What is needed is an exact copy of the lines from the one containing "chair in beige 473, 306" through the final line of the material below.

**** Collected material ****

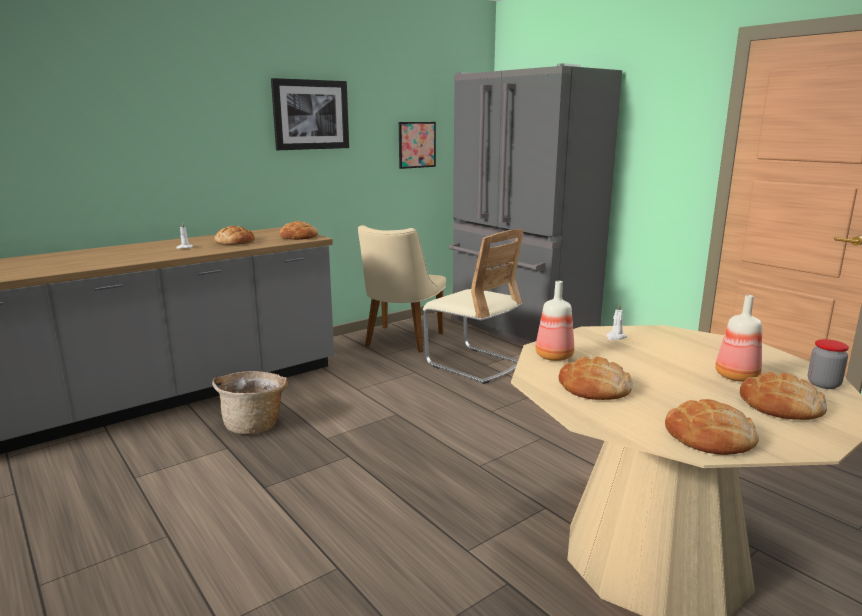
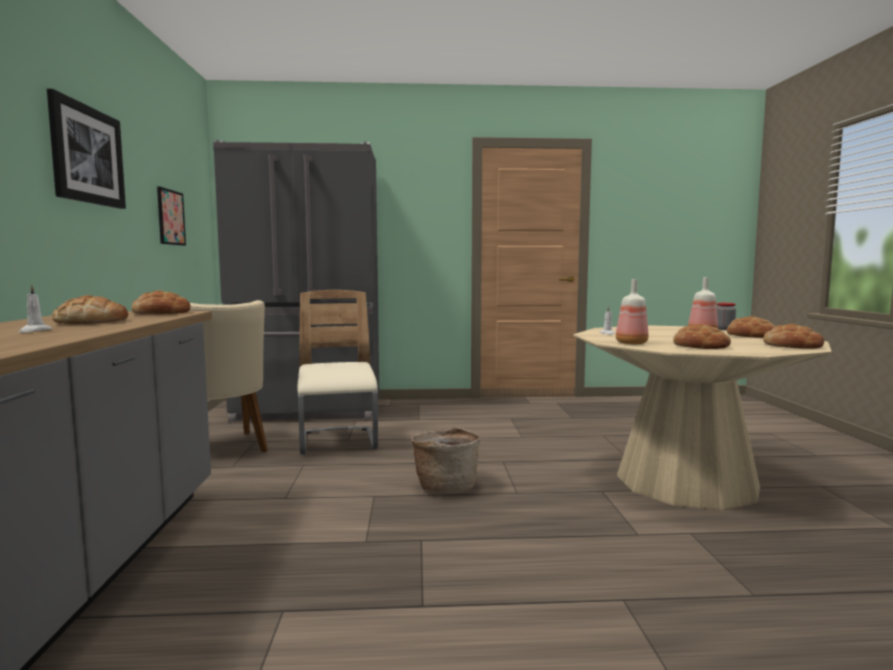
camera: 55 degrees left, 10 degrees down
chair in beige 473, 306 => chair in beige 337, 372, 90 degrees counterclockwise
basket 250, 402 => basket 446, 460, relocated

****

#### Solution to this problem
chair in beige 473, 306 => chair in beige 337, 372, 90 degrees counterclockwise
basket 250, 402 => basket 446, 460, relocated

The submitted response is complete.